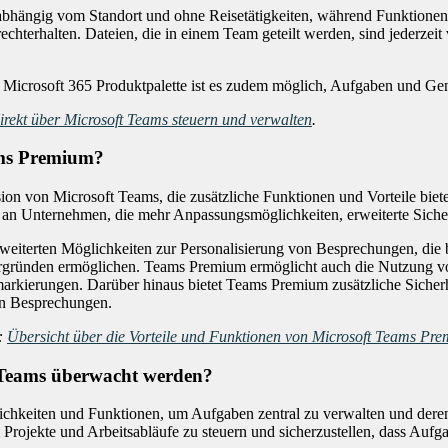
bhängig vom Standort und ohne Reisetätigkeiten, während Funktionen
terhalten. Dateien, die in einem Team geteilt werden, sind jederzeit v
 Microsoft 365 Produktpalette ist es zudem möglich, Aufgaben und Gen
rekt über Microsoft Teams steuern und verwalten
.
ams Premium?
ion von Microsoft Teams, die zusätzliche Funktionen und Vorteile bie
e an Unternehmen, die mehr Anpassungsmöglichkeiten, erweiterte Sicher
eiterten Möglichkeiten zur Personalisierung von Besprechungen, die 
gründen ermöglichen. Teams Premium ermöglicht auch die Nutzung vo
arkierungen. Darüber hinaus bietet Teams Premium zusätzliche Sicher
in Besprechungen.
g:
Übersicht über die Vorteile und Funktionen von Microsoft Teams Pr
t Teams überwacht werden?
lichkeiten und Funktionen, um Aufgaben zentral zu verwalten und dere
jekte und Arbeitsabläufe zu steuern und sicherzustellen, dass Aufgab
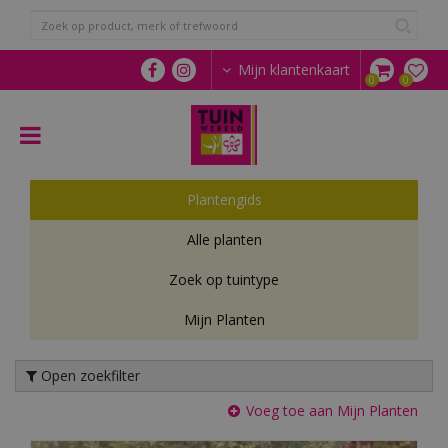
G
a
n
a
Mijn klantenkaart
a
r
c
o
n
t
Plantengids
e
n
Alle planten
t
Zoek op tuintype
Mijn Planten
Open zoekfilter
Voeg toe aan Mijn Planten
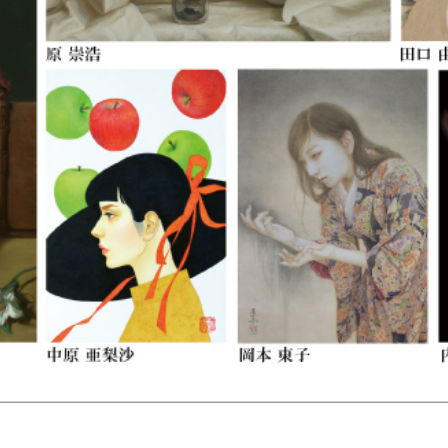
絵画骨董買取プロ
GALLERY SCENA
浮世絵ぎゃらりい秋華洞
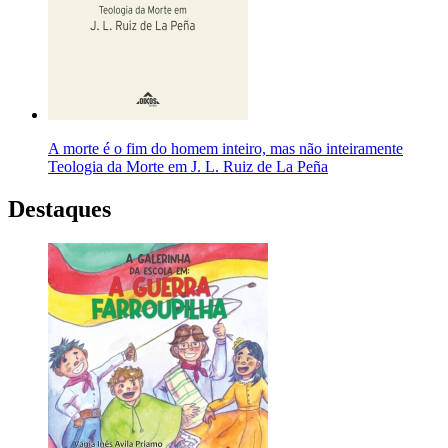
A morte é o fim do homem inteiro, mas não inteiramente
Teologia da Morte em J. L. Ruiz de La Peña
Destaques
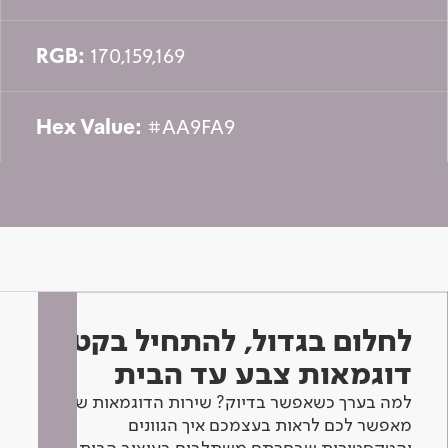
RGB:
170,159,169
Hex Value:
#AA9FA9
לחלום בגדול, להתחיל בקטן -
דוגמאות צבע עד הבית
למה בערך כשאפשר בדיוק? שירות הדוגמאות שלנו
מאפשר לכם לראות בעצמכם איך הגוונים
והטקסטורות שבחרתם משתלבים בעיצוב הבית.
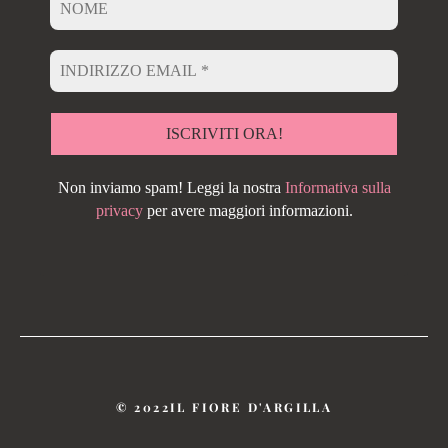
Non inviamo spam! Leggi la nostra
Informativa sulla
privacy
per avere maggiori informazioni.
© 2022IL FIORE D'ARGILLA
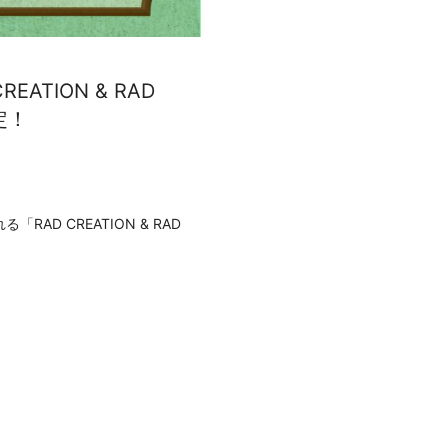
ATION & RAD
定！
AD CREATION & RAD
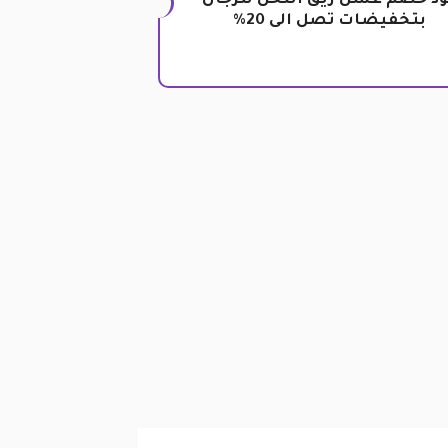
د خصم عسل ريق النحل للرجال
بتخفيضات تصل الى 20%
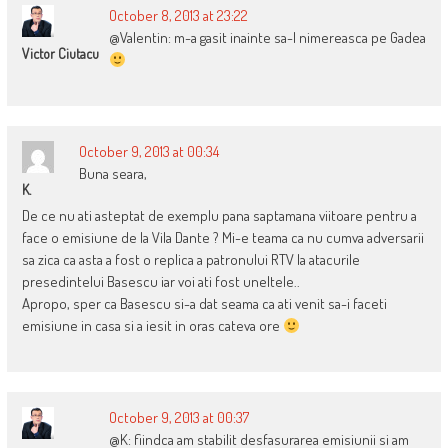
October 8, 2013 at 23:22
@Valentin: m-a gasit inainte sa-l nimereasca pe Gadea
Victor Ciutacu
October 9, 2013 at 00:34
Buna seara,
K.
De ce nu ati asteptat de exemplu pana saptamana viitoare pentru a
face o emisiune de la Vila Dante ? Mi-e teama ca nu cumva adversarii
sa zica ca asta a fost o replica a patronului RTV la atacurile
presedintelui Basescu iar voi ati fost uneltele..
Apropo, sper ca Basescu si-a dat seama ca ati venit sa-i faceti
emisiune in casa si a iesit in oras cateva ore
October 9, 2013 at 00:37
@K: fiindca am stabilit desfasurarea emisiunii si am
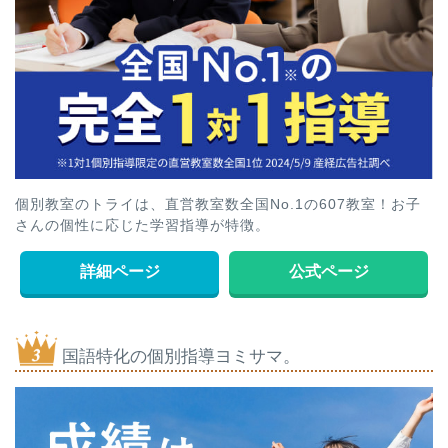
個別教室のトライは、直営教室数全国No.1の607教室！お子
さんの個性に応じた学習指導が特徴。
詳細ページ
公式ページ
国語特化の個別指導ヨミサマ。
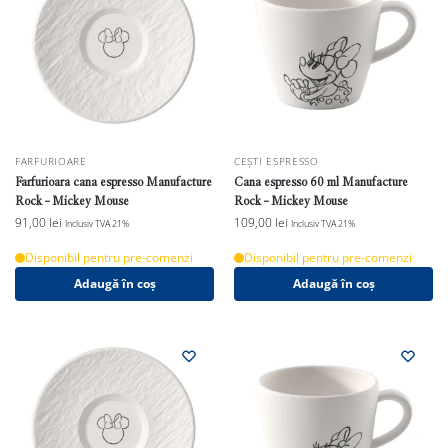
FARFURIOARE
CEȘTI ESPRESSO
Farfurioara cana espresso Manufacture
Cana espresso 60 ml Manufacture
Rock – Mickey Mouse
Rock – Mickey Mouse
91,00
lei
109,00
lei
Inclusiv TVA 21%
Inclusiv TVA 21%
Disponibil pentru pre-comenzi
Disponibil pentru pre-comenzi
Adaugă în coș
Adaugă în coș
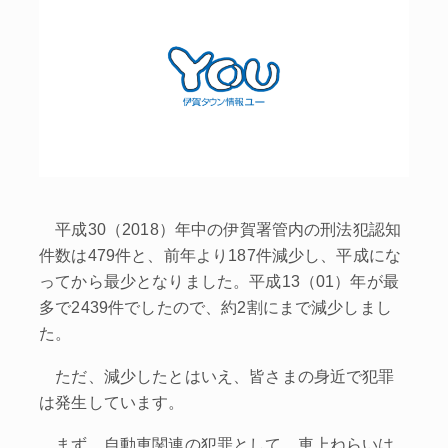
平成30（2018）年中の伊賀署管内の刑法犯認知
件数は479件と、前年より187件減少し、平成にな
ってから最少となりました。平成13（01）年が最
多で2439件でしたので、約2割にまで減少しまし
た。
ただ、減少したとはいえ、皆さまの身近で犯罪
は発生しています。
まず、自動車関連の犯罪として、車上ねらいは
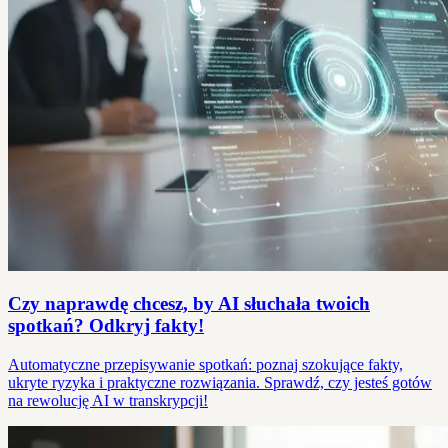
Czy naprawdę chcesz, by AI słuchała twoich
spotkań? Odkryj fakty!
Automatyczne przepisywanie spotkań: poznaj szokujące fakty,
ukryte ryzyka i praktyczne rozwiązania. Sprawdź, czy jesteś gotów
na rewolucję AI w transkrypcji!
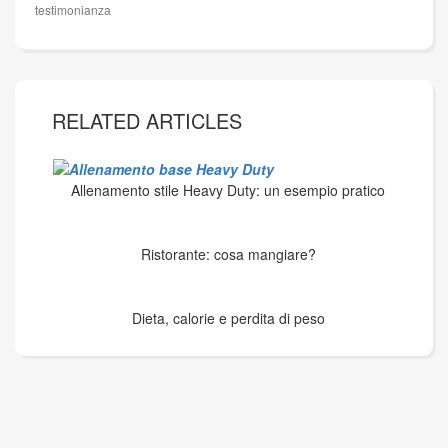
articoli
testimonianza
RELATED ARTICLES
Allenamento stile Heavy Duty: un esempio pratico
Ristorante: cosa mangiare?
Dieta, calorie e perdita di peso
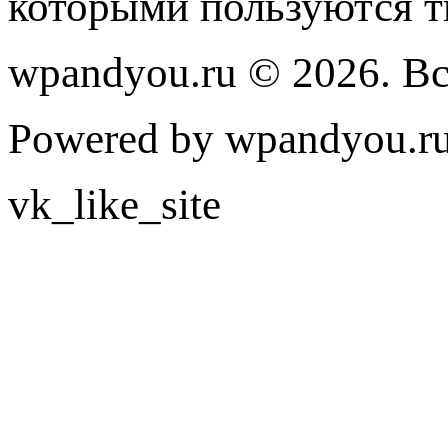
которыми пользуются т
wpandyou.ru © 2026. В
Powered by wpandyou.ru
vk_like_site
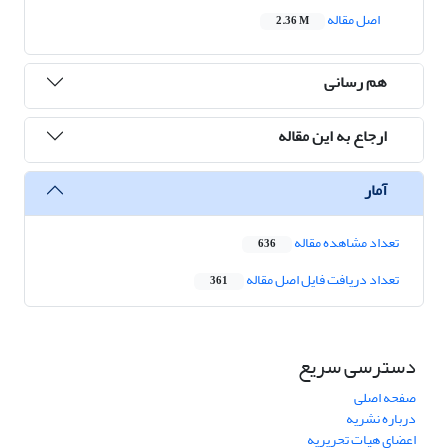
اصل مقاله
2.36 M
هم رسانی
ارجاع به این مقاله
آمار
تعداد مشاهده مقاله
636
تعداد دریافت فایل اصل مقاله
361
دسترسی سریع
صفحه اصلی
درباره نشریه
اعضای هیات تحریریه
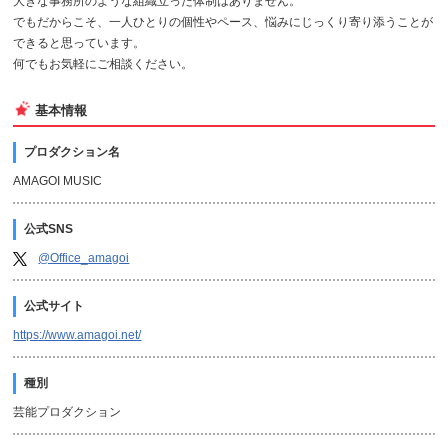
大きな事務所のような組織立った体制はありません。
でもだからこそ、一人ひとりの個性やペース、悩みにじっくり寄り添うことが
できると思っています。
何でもお気軽にご相談ください。
基本情報
プロダクション名
AMAGOI MUSIC
公式SNS
@Office_amagoi
公式サイト
https://www.amagoi.net/
種別
芸能プロダクション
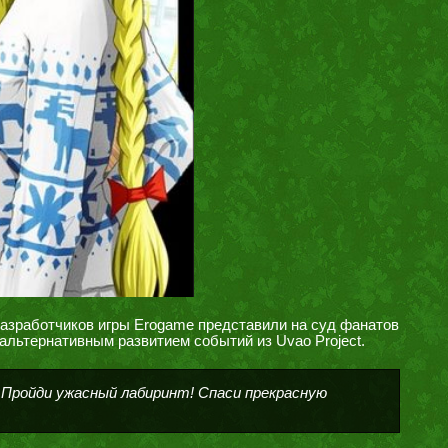
разработчиков игры Erogame представили на суд фанатов
альтернативным развитием событий из Uvao Project.
 Пройди ужасный лабиринт! Спаси прекрасную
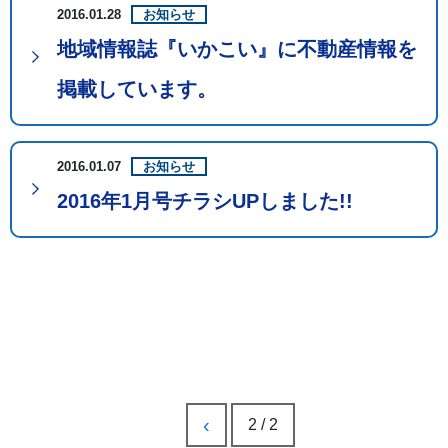
2016.01.28
お知らせ
地域情報誌『いかこい』に不動産情報を
掲載しています。
2016.01.07
お知らせ
2016年1月号チラシUPしました!!
‹
2 / 2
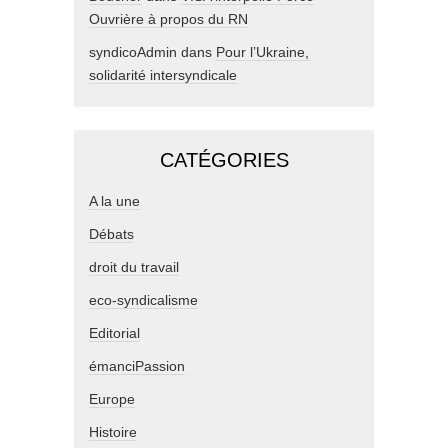
Ouvrière à propos du RN
syndicoAdmin
dans
Pour l’Ukraine,
solidarité intersyndicale
CATÉGORIES
A la une
Débats
droit du travail
eco-syndicalisme
Editorial
émanciPassion
Europe
Histoire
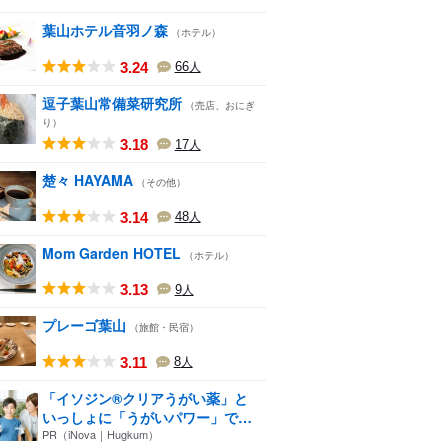
葉山ホテル音羽ノ森
（ホテル）
3.24
66
人
逗子葉山常備菜研究所
（売店、おにぎ
り）
3.18
17
人
楚々 HAYAMA
（その他）
3.14
48
人
Mom Garden HOTEL
（ホテル）
3.13
9
人
プレーゴ葉山
（旅館・民宿）
3.11
8
人
「イソジン®クリアうがい薬」と
いっしょに「うがいパワー」で
一...
PR（iNova｜Hugkum）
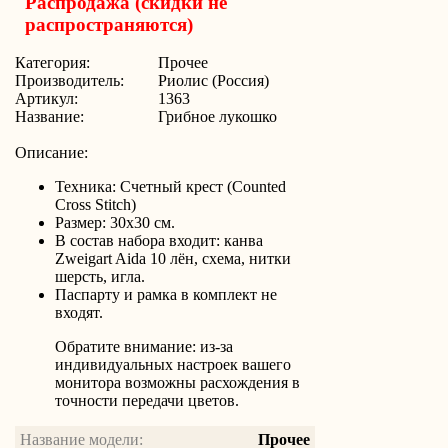
Распродажа (скидки не
распространяются)
Категория:
Прочее
Производитель:
Риолис (Россия)
Артикул:
1363
Название:
Грибное лукошко
Описание:
Техника: Счетный крест (Counted
Cross Stitch)
Размер: 30х30 см.
В состав набора входит: канва
Zweigart Aida 10 лён, схема, нитки
шерсть, игла.
Паспарту и рамка в комплект не
входят.
Обратите внимание: из-за
индивидуальных настроек вашего
монитора возможны расхождения в
точности передачи цветов.
Название модели:
Прочее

■ Required work
Please rewrite every line of text in the rows above as a JSON list of strings, one string per line, leaving out blank lines and the pictures.

■ Answer box
[
  "bhängig vom Standort und ohne Reisetätigkeiten, während Funktionen",
  "terhalten. Dateien, die in einem Team geteilt werden, sind jederzeit v",
  " Microsoft 365 Produktpalette ist es zudem möglich, Aufgaben und Gen",
  "rekt über Microsoft Teams steuern und verwalten",
  ".",
  "ams Premium?",
  "ion von Microsoft Teams, die zusätzliche Funktionen und Vorteile bie",
  "e an Unternehmen, die mehr Anpassungsmöglichkeiten, erweiterte Sicher",
  "eiterten Möglichkeiten zur Personalisierung von Besprechungen, die ",
  "gründen ermöglichen. Teams Premium ermöglicht auch die Nutzung vo",
  "arkierungen. Darüber hinaus bietet Teams Premium zusätzliche Sicher",
  "in Besprechungen.",
  "g:",
  "Übersicht über die Vorteile und Funktionen von Microsoft Teams Pr",
  "t Teams überwacht werden?",
  "lichkeiten und Funktionen, um Aufgaben zentral zu verwalten und dere",
  "jekte und Arbeitsabläufe zu steuern und sicherzustellen, dass Aufgab",
  "G",
  "a",
  "n",
  "a",
  "Mijn klantenkaart",
  "a",
  "r",
  "c",
  "o",
  "n",
  "t",
  "Plantengids",
  "e",
  "n",
  "Alle planten",
  "t",
  "Zoek op tuintype",
  "Mijn Planten",
  "Open zoekfilter",
  "Voeg toe aan Mijn Planten",
  "絵画骨董買取プロ",
  "GALLERY SCENA",
  "浮世絵ぎゃらりい秋華洞",
  "A morte é o fim do homem inteiro, mas não inteiramente",
  "Teologia da Morte em J. L. Ruiz de La Peña",
  "Destaques",
  "RGB:",
  "170,159,169",
  "Hex Value:",
  "#AA9FA9",
  "לחלום בגדול, להתחיל בקטן -",
  "דוגמאות צבע עד הבית",
  "למה בערך כשאפשר בדיוק? שירות הדוגמאות שלנו",
  "מאפשר לכם לראות בעצמכם איך הגוונים",
  "והטקסטורות שבחרתם משתלבים בעיצוב הבית.",
  "Non inviamo spam! Leggi la nostra",
  "Informativa sulla",
  "privacy",
  "per avere maggiori informazioni.",
  "© 2022IL FIORE D'ARGILLA",
  "ATION & RAD",
  "定！",
  "AD CREATION & RAD",
  "د خصم عسل ريق النحل للرجال",
  "بتخفيضات تصل الى 20%",
  "October 8, 2013 at 23:22",
  "@Valentin: m-a gasit inainte sa-l nimereasca pe Gadea",
  "Victor Ciutacu",
  "October 9, 2013 at 00:34",
  "Buna seara,",
  "K.",
  "De ce nu ati asteptat de exemplu pana saptamana viitoare pentru a",
  "face o emisiune de la Vila Dante ? Mi-e teama ca nu cumva adversarii",
  "sa zica ca asta a fost o replica a patronului RTV la atacurile",
  "presedintelui Basescu iar voi ati fost uneltele..",
  "Apropo, sper ca Basescu si-a dat seama ca ati venit sa-i faceti",
  "emisiune in casa si a iesit in oras cateva ore",
  "October 9, 2013 at 00:37",
  "@K: fiindca am stabilit desfasurarea emisiunii si am",
  "個別教室のトライは、直営教室数全国No.1の607教室！お子",
  "さんの個性に応じた学習指導が特徴。",
  "詳細ページ",
  "公式ページ",
  "国語特化の個別指導ヨミサマ。",
  "FARFURIOARE",
  "CEȘTI ESPRESSO",
  "Farfurioara cana espresso Manufacture",
  "Cana espresso 60 ml Manufacture",
  "Rock – Mickey Mouse",
  "Rock – Mickey Mouse",
  "91,00",
  "lei",
  "109,00",
  "lei",
  "Inclusiv TVA 21%",
  "Inclusiv TVA 21%",
  "Disponibil pentru pre-comenzi",
  "Disponibil pentru pre-comenzi",
  "Adaugă în coș",
  "Adaugă în coș",
  "平成30（2018）年中の伊賀署管内の刑法犯認知",
  "件数は479件と、前年より187件減少し、平成にな",
  "ってから最少となりました。平成13（01）年が最",
  "多で2439件でしたので、約2割にまで減少しまし",
  "た。",
  "ただ、減少したとはいえ、皆さまの身近で犯罪",
  "は発生しています。",
  "まず、自動車関連の犯罪として、車上ねらいは",
  "Czy naprawdę chcesz, by AI słuchała twoich",
  "spotkań? Odkryj fakty!",
  "Automatyczne przepisywanie spotkań: poznaj szokujące fakty,",
  "ukryte ryzyka i praktyczne rozwiązania. Sprawdź, czy jesteś gotów",
  "na rewolucję AI w transkrypcji!",
  "articoli",
  "testimonianza",
  "RELATED ARTICLES",
  "Allenamento stile Heavy Duty: un esempio pratico",
  "Ristorante: cosa mangiare?",
  "Dieta, calorie e perdita di peso",
  "которыми пользуются т",
  "wpandyou.ru © 2026. В",
  "Powered by wpandyou.ru",
  "vk_like_site",
  "اصل مقاله",
  "2.36 M",
  "هم رسانی",
  "ارجاع به این مقاله",
  "آمار",
  "تعداد مشاهده مقاله",
  "636",
  "تعداد دریافت فایل اصل مقاله",
  "361",
  "دسترسی سریع",
  "صفحه اصلی",
  "درباره نشریه",
  "اعضای هیات تحریریه",
  "大きな事務所のような組織立った体制はありません。",
  "でもだからこそ、一人ひとりの個性やペース、悩みにじっくり寄り添うことが",
  "できると思っています。",
  "何でもお気軽にご相談ください。",
  "基本情報",
  "プロダクション名",
  "AMAGOI MUSIC",
  "公式SNS",
  "@Office_amagoi",
  "公式サイト",
  "https://www.amagoi.net/",
  "種別",
  "芸能プロダクション",
  "разработчиков игры Erogame представили на суд фанатов",
  "альтернативным развитием событий из Uvao Project.",
  " Пройди ужасный лабиринт! Спаси прекрасную",
  "2016.01.28",
  "お知らせ",
  "地域情報誌『いかこい』に不動産情報を",
  "掲載しています。",
  "2016.01.07",
  "お知らせ",
  "2016年1月号チラシUPしました!!",
  "‹",
  "2 / 2",
  "Ouvrière à propos du RN",
  "syndicoAdmin",
  "dans",
  "Pour l’Ukraine,",
  "solidarité intersyndicale",
  "CATÉGORIES",
  "A la une",
  "Débats",
  "droit du travail",
  "eco-syndicalisme",
  "Editorial",
  "émanciPassion",
  "Europe",
  "Histoire",
  "葉山ホテル音羽ノ森",
  "（ホテル）",
  "3.24",
  "66",
  "人",
  "逗子葉山常備菜研究所",
  "（売店、おにぎ",
  "り）",
  "3.18",
  "17",
  "人",
  "楚々 HAYAMA",
  "（その他）",
  "3.14",
  "48",
  "人",
  "Mom Garden HOTEL",
  "（ホテル）",
  "3.13",
  "9",
  "人",
  "プレーゴ葉山",
  "（旅館・民宿）",
  "3.11",
  "8",
  "人",
  "「イソジン®クリアうがい薬」と",
  "いっしょに「うがいパワー」で",
  "一...",
  "PR（iNova｜Hugkum）",
  "Распродажа (скидки не",
  "распространяются)",
  "Категория:",
  "Прочее",
  "Производитель:",
  "Риолис (Россия)",
  "Артикул:",
  "1363",
  "Название:",
  "Грибное лукошко",
  "Описание:",
  "Техника: Счетный крест (Counted",
  "Cross Stitch)",
  "Размер: 30х30 см.",
  "В состав набора входит: канва",
  "Zweigart Aida 10 лён, схема, нитки",
  "шерсть, игла.",
  "Паспарту и рамка в комплект не",
  "входят.",
  "Обратите внимание: из-за",
  "индивидуальных настроек вашего",
  "монитора возможны расхождения в",
  "точности передачи цветов.",
  "Название модели:",
  "Прочее"
]